Cette brochure, conçue sous forme d'un dépliant, aborde brièvement les défis fondamentaux en matière d'environnement (l'effet de serre, le réchauffement planétaire, les changements climatiques, la pollution atmosphérique et sous-marine) et l'action européenne développée pour y faire face, notamment grâce aux projets de recherche financés par la Commission européenne.

*** COMMISSION EUROPEENNE: Energy in Europe. 1999 - Annual energy review. Edité par la Commission européenne DG XVII et distribué par le réseau de vente de l'Office des publications officielles des CE (Luxembourg). Special issue, January 2000, 220 p., 23 euros. ISBN 92-828-7448-6. Contient un Cd-Rom.

Cette publication fait état de la situation énergétique dans le monde en 1999. Elle donne d'abord une vue d'ensemble avant de considérer chaque région: Union européenne, autres pays de l'OCDE, Europe centrale et orientale, Communauté des Etats indépendants, Afrique, Moyen-Orient, Asie et Amérique latine. Un avant-goût de la situation énergétique de l'UE à court terme, conclut ce rapport. Le Cd-Rom inclut des données complémentaires sur 127 pays dans le monde.

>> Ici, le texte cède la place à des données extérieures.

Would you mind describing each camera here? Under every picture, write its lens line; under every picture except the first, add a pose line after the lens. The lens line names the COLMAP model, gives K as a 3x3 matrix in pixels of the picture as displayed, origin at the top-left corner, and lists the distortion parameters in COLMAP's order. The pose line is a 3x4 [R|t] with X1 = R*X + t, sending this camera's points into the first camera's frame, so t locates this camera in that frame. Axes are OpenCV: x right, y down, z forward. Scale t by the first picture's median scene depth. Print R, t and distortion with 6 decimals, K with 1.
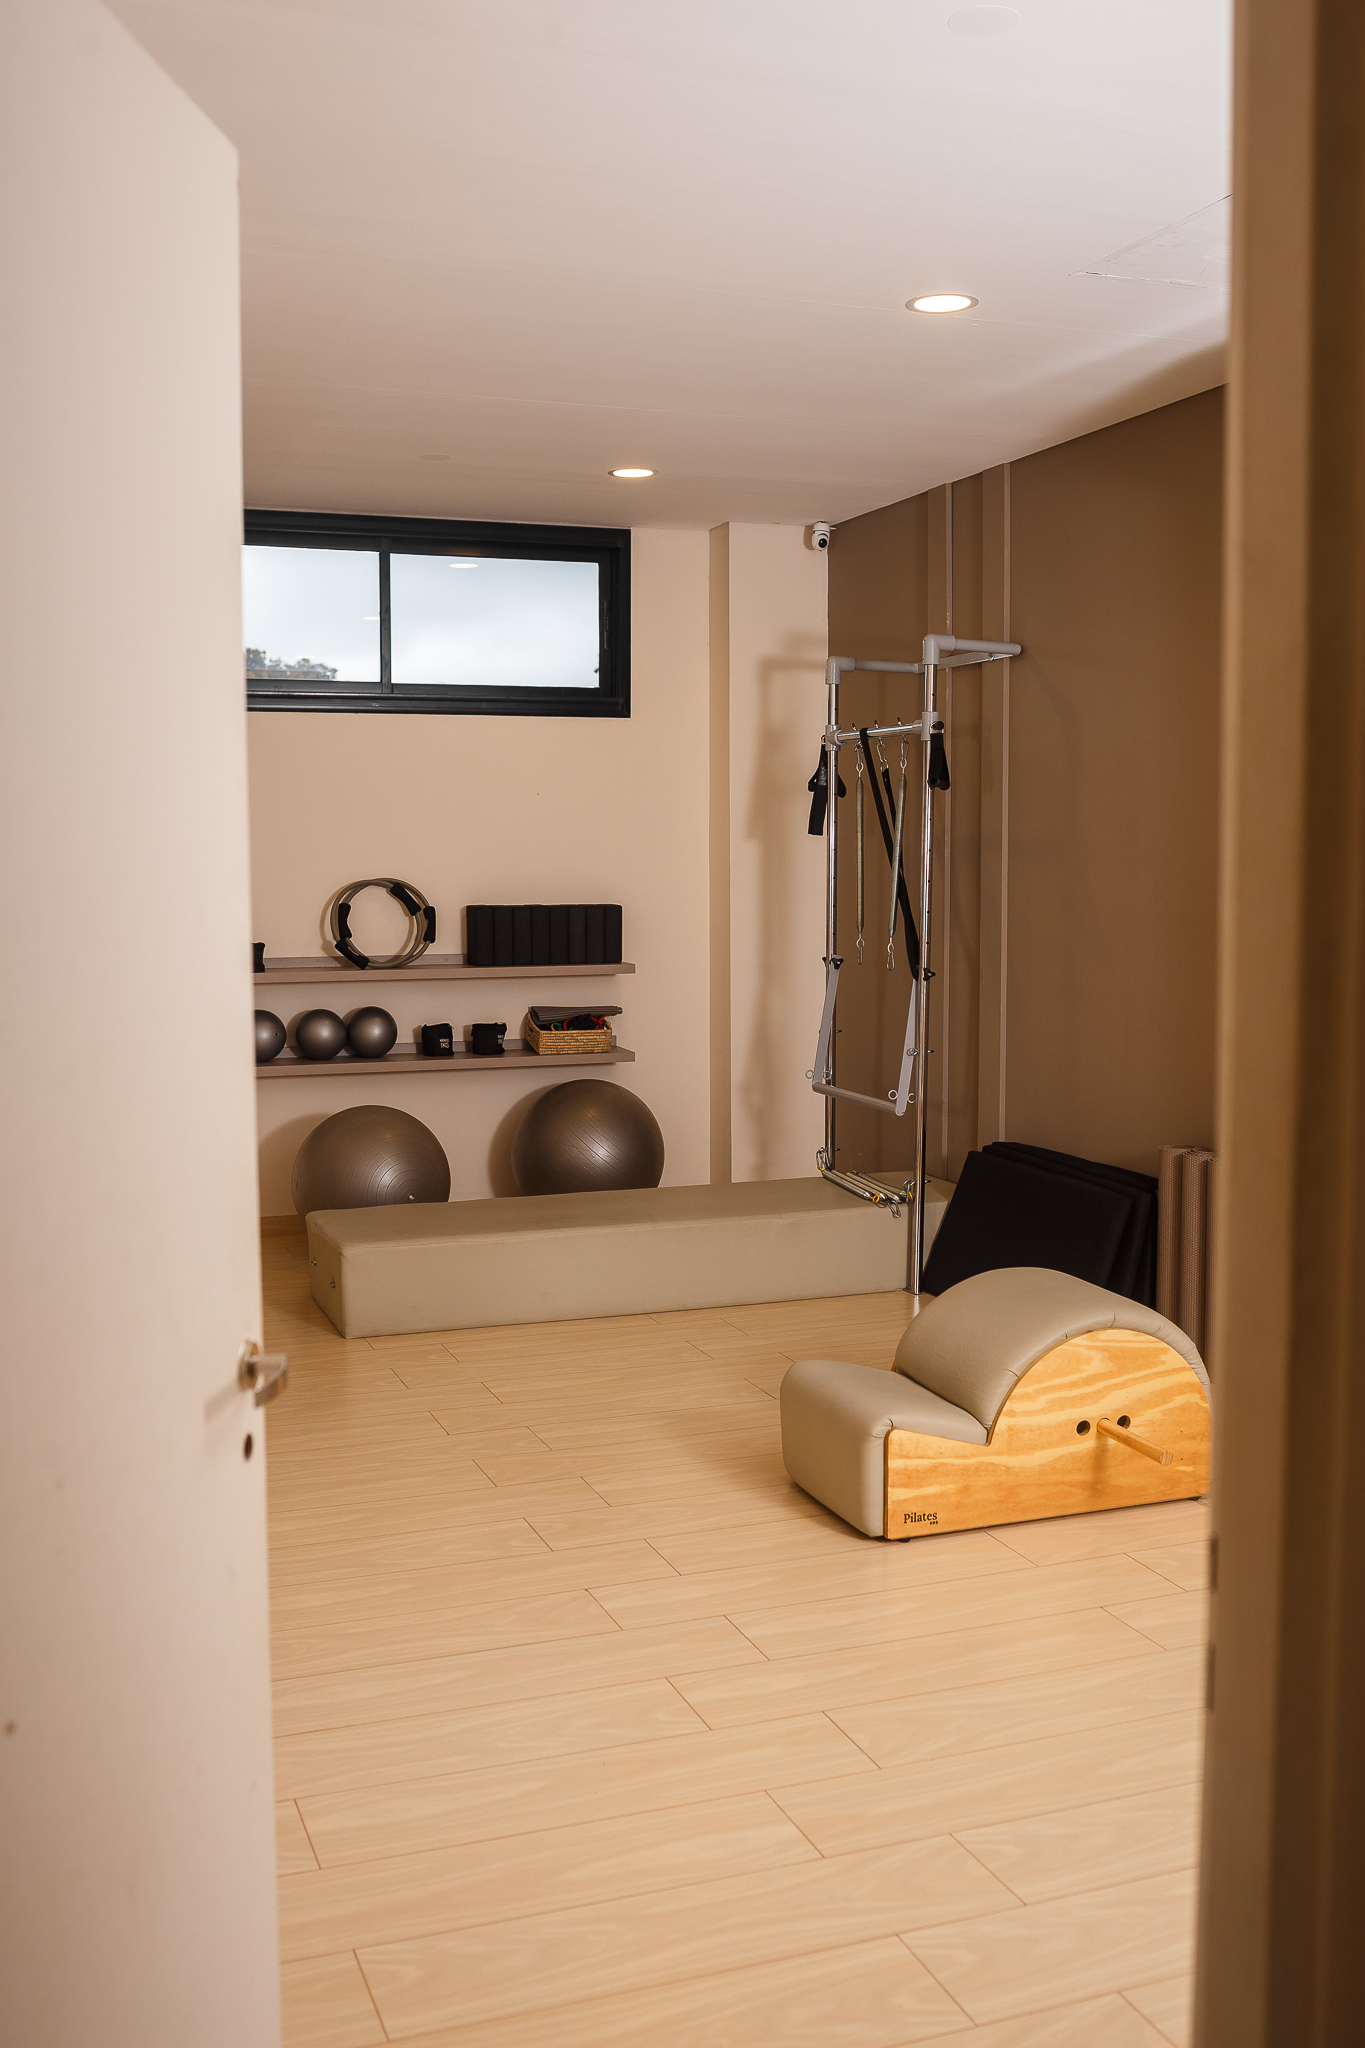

*** Electricity from renewables: further documents. House of Lords, Select Committee on the European Union (Publications centre: PO Box 276, London SW8 5DT, UK. Tél.: (0845) 7023474 - fax: (0870) 6005533 - E-mail: book.orders@theso.co.uk). Session 1999-2000, HL Paper 18, 42 p., 8.60 £.

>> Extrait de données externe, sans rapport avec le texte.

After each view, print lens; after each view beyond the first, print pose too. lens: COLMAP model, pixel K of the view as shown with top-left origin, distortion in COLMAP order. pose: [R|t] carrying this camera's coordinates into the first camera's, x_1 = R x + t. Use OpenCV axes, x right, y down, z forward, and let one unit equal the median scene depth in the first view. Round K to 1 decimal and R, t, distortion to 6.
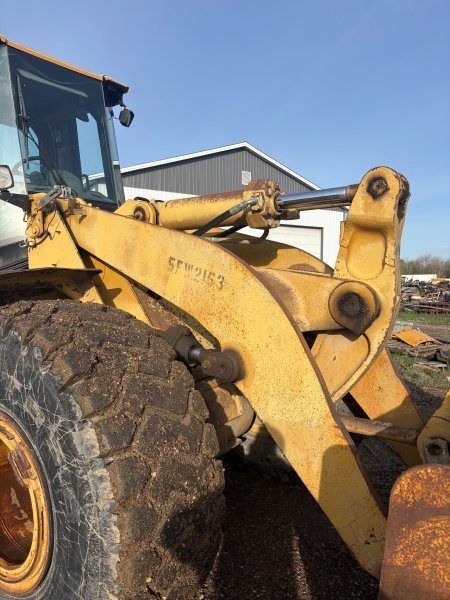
lens RADIAL K [[451.8, 0, 227.2], [0, 451.8, 301.7], [0, 0, 1]] dist [0.036758, -0.039263]
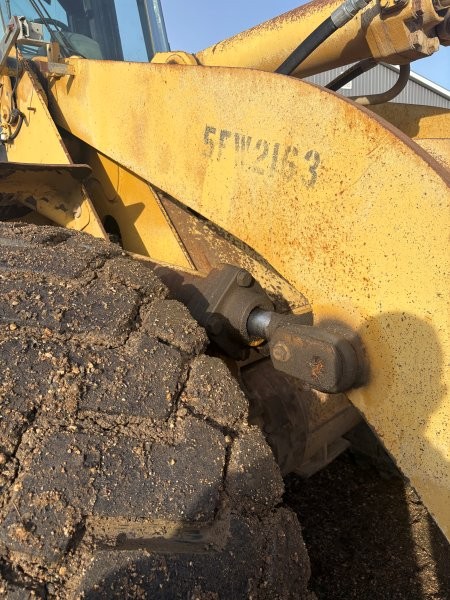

Ce rapport de la House of Lords examine les possibilités d'utilisation des énergies renouvelables dans l'UE en se basant sur la documentation officielle européenne.

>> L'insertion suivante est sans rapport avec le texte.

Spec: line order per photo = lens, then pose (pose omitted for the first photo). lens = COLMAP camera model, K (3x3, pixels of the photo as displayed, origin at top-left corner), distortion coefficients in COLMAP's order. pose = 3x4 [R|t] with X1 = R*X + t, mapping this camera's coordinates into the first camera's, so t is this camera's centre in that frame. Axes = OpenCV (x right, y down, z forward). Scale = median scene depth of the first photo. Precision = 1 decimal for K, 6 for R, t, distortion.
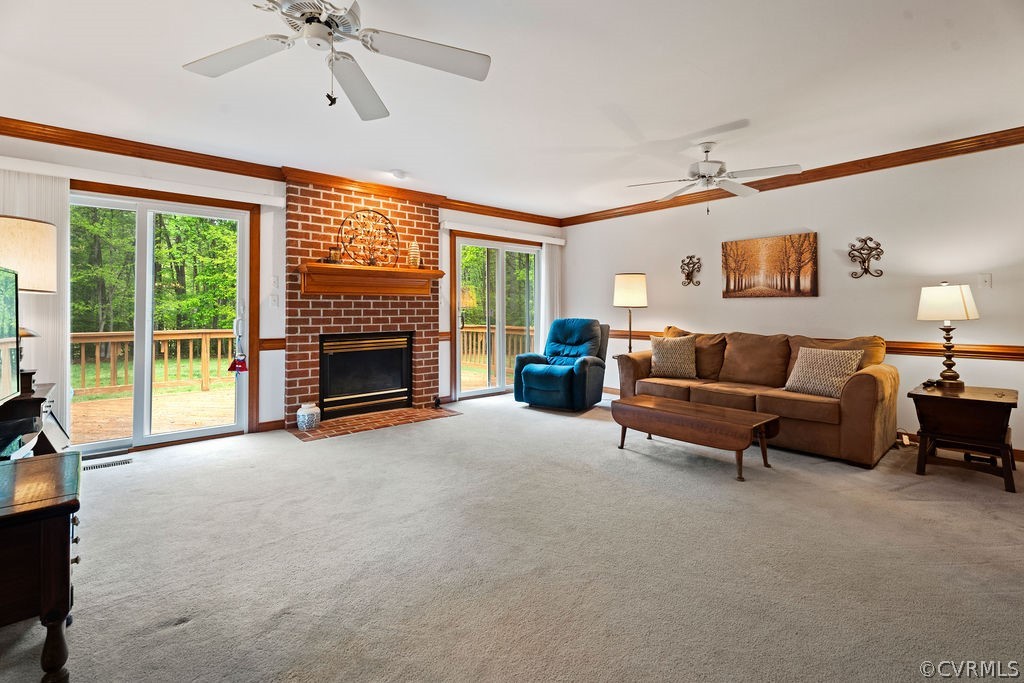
lens RADIAL K [[466.2, 0, 508.7], [0, 466.2, 300.5], [0, 0, 1]] dist [-0.000619, 0.001313]
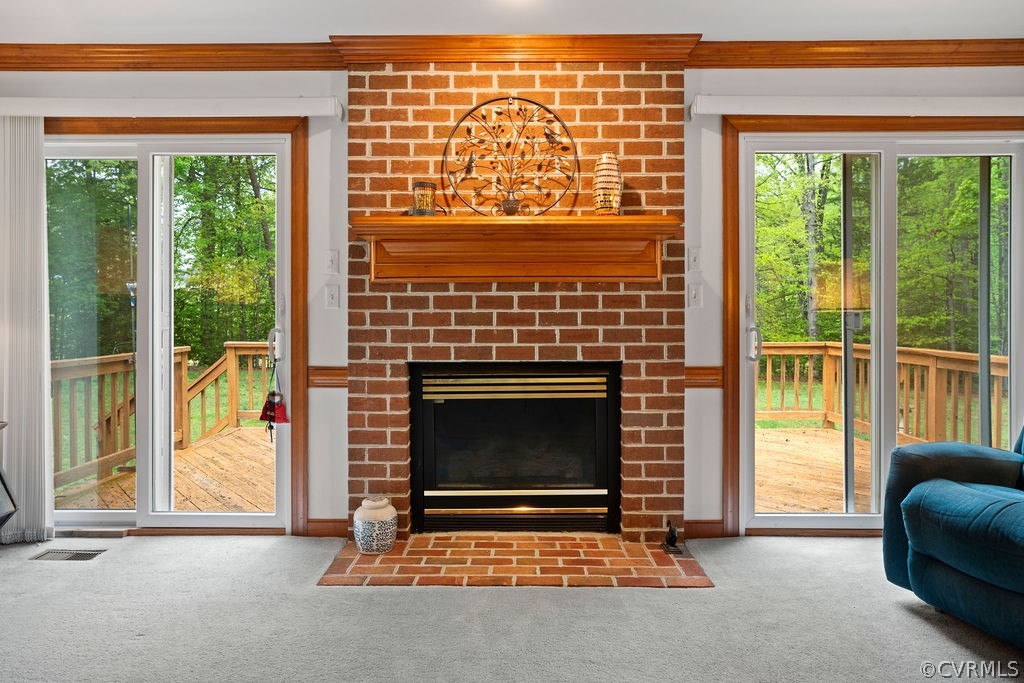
lens RADIAL K [[645.6, 0, 526.8], [0, 645.6, 311.7], [0, 0, 1]] dist [-0.018848, 0.017979]
pose [[0.757693, 0.002137, -0.652608, 0.135674], [0.013298, 0.999736, 0.018713, 0.007303], [0.652476, -0.022857, 0.757465, 0.536656]]
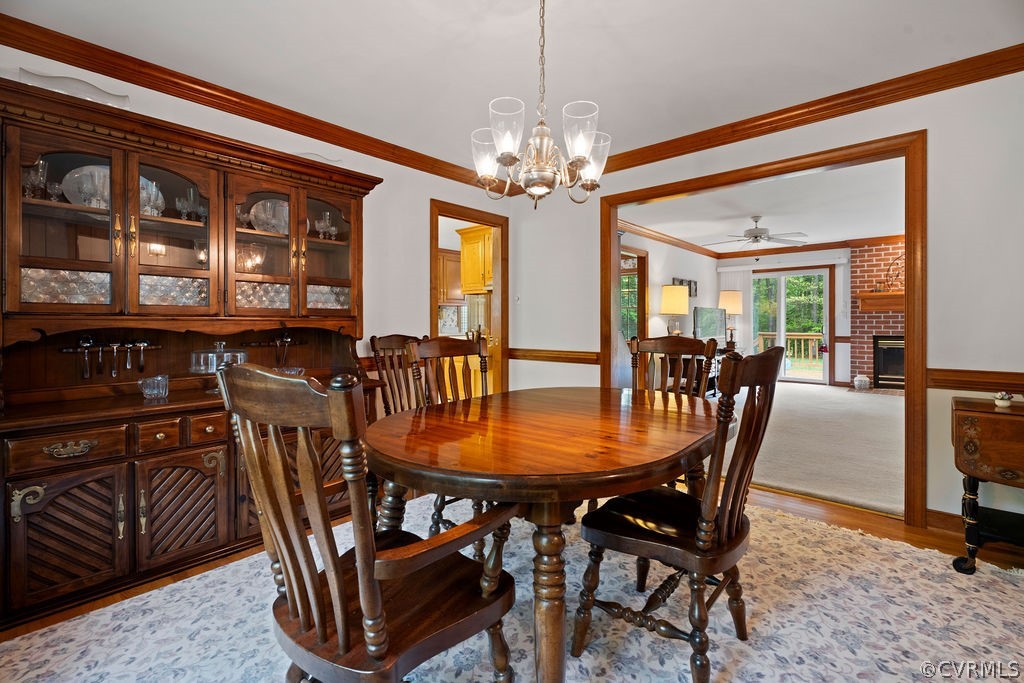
lens RADIAL K [[466.2, 0, 505.4], [0, 466.2, 327.1], [0, 0, 1]] dist [-0.000619, 0.001313]
pose [[0.128199, 0.010490, -0.991693, 1.019824], [0.025478, 0.999579, 0.013867, -0.011529], [0.991421, -0.027044, 0.127878, -0.481203]]
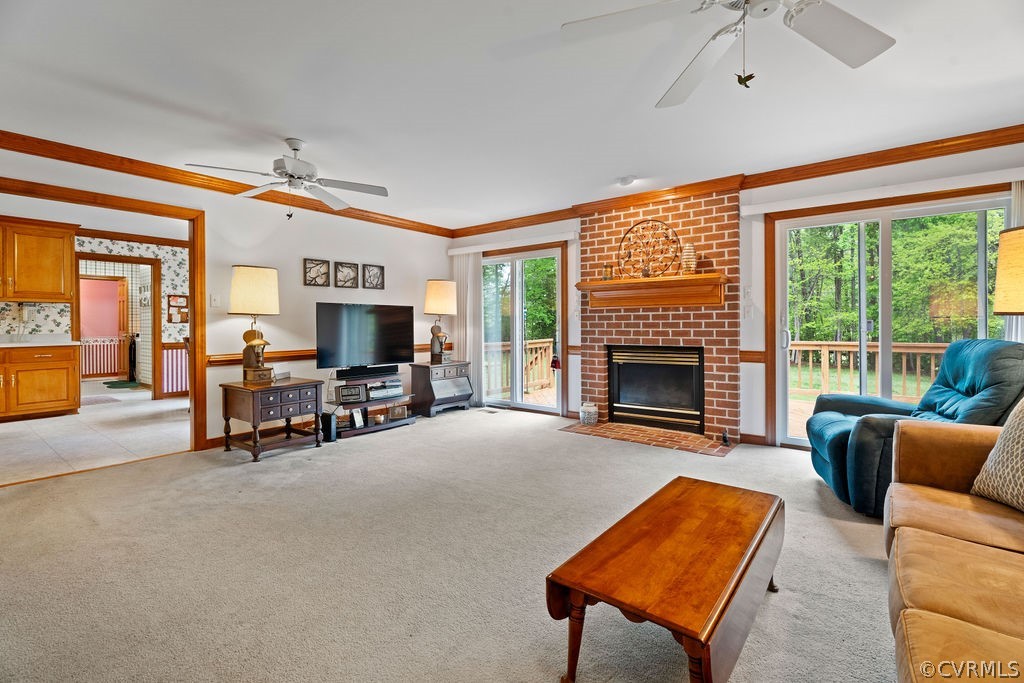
lens RADIAL K [[466.2, 0, 506.8], [0, 466.2, 322.5], [0, 0, 1]] dist [-0.000619, 0.001313]
pose [[0.188083, -0.001231, -0.982152, 0.623517], [0.025238, 0.999675, 0.003580, 0.009642], [0.981829, -0.025460, 0.188053, 0.535091]]
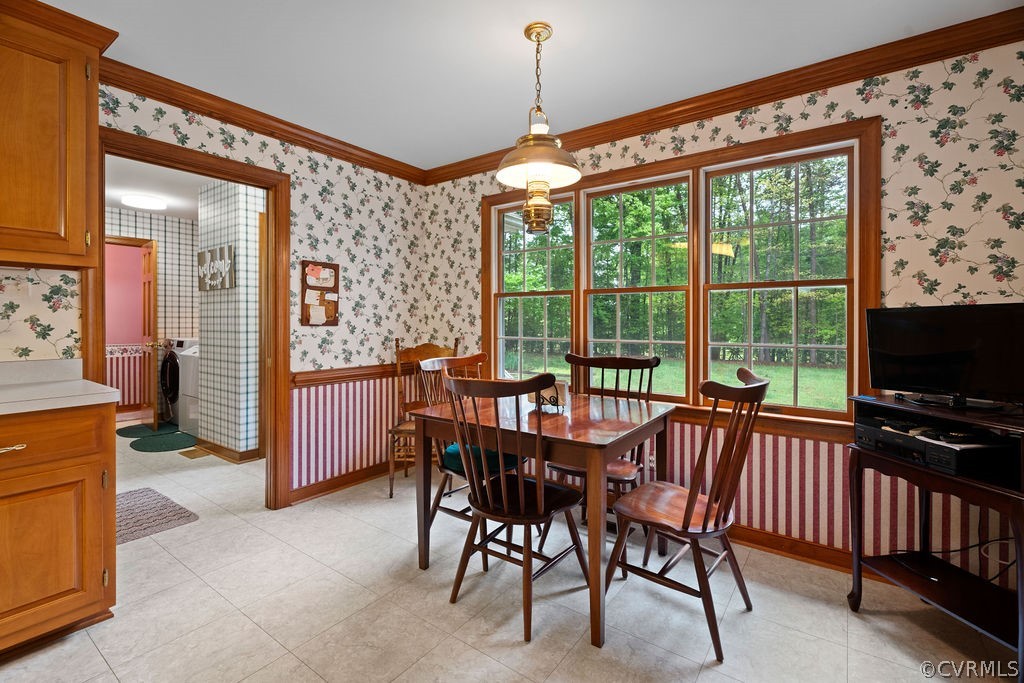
lens RADIAL K [[466.2, 0, 506.1], [0, 466.2, 319.4], [0, 0, 1]] dist [-0.000619, 0.001313]
pose [[0.224365, 0.002021, -0.974503, -0.381692], [0.017891, 0.999821, 0.006193, -0.019383], [0.974341, -0.018825, 0.224288, -0.135185]]
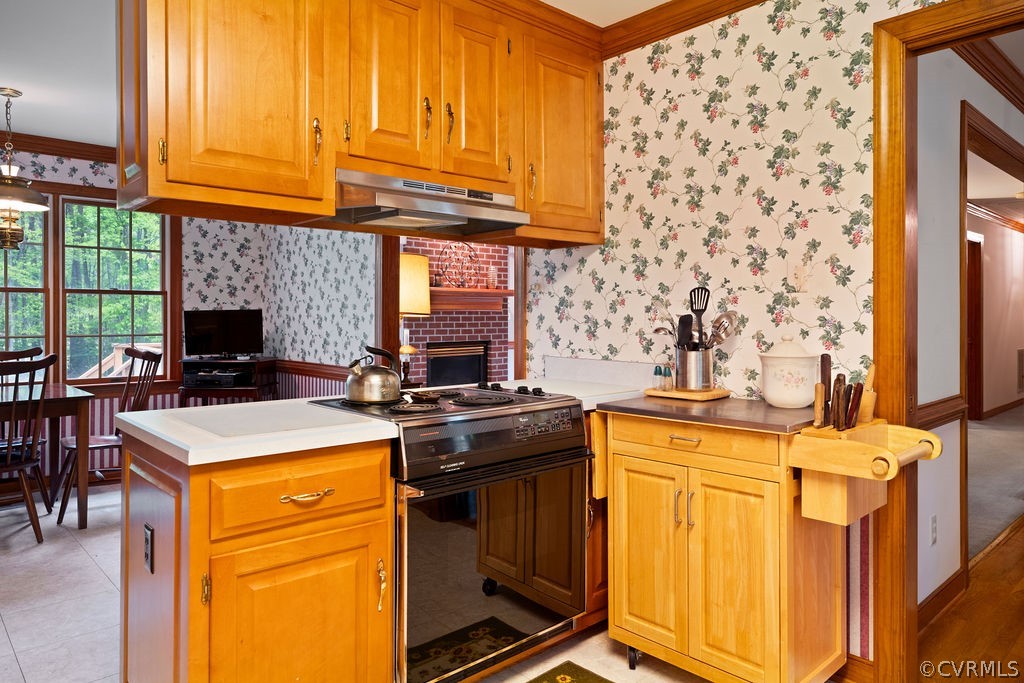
lens RADIAL K [[694.3, 0, 473.0], [0, 694.3, 298.7], [0, 0, 1]] dist [0.053188, -0.000187]
pose [[0.999795, 0.001795, -0.020156, -0.231042], [-0.001891, 0.999987, -0.004775, -0.035654], [0.020148, 0.004813, 0.999785, -0.849730]]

*** Futuribles. 55 rue de Varenne, F-75341 Paris cedex 07 - tél.: (33-1) 53633770 - fax: 42226554 - E-mail: revue@futuribles.com - Internet: http://www.futuribles.com. N° 251, Mars 2000, 104 p.. Abonnement annuel: 105,19 euros (France) ou 112,81 euros (autres pays).

Ce numéro comprend un article intitulé "Technosphère vs écosphère: choix technologiques et menaces environnementales: signaux faibles, controverses et décisions". Celui-ci analyse plusieurs controverses récentes suscitées par des menaces environnementales avérées ou potentielles, liées à des choix technologiques effectués de manière plus ou moins démocratique (vache folle, couche d'ozone, OGM, etc.). Il montre quels sont les signaux précurseurs qui auraient pu être pris en considération.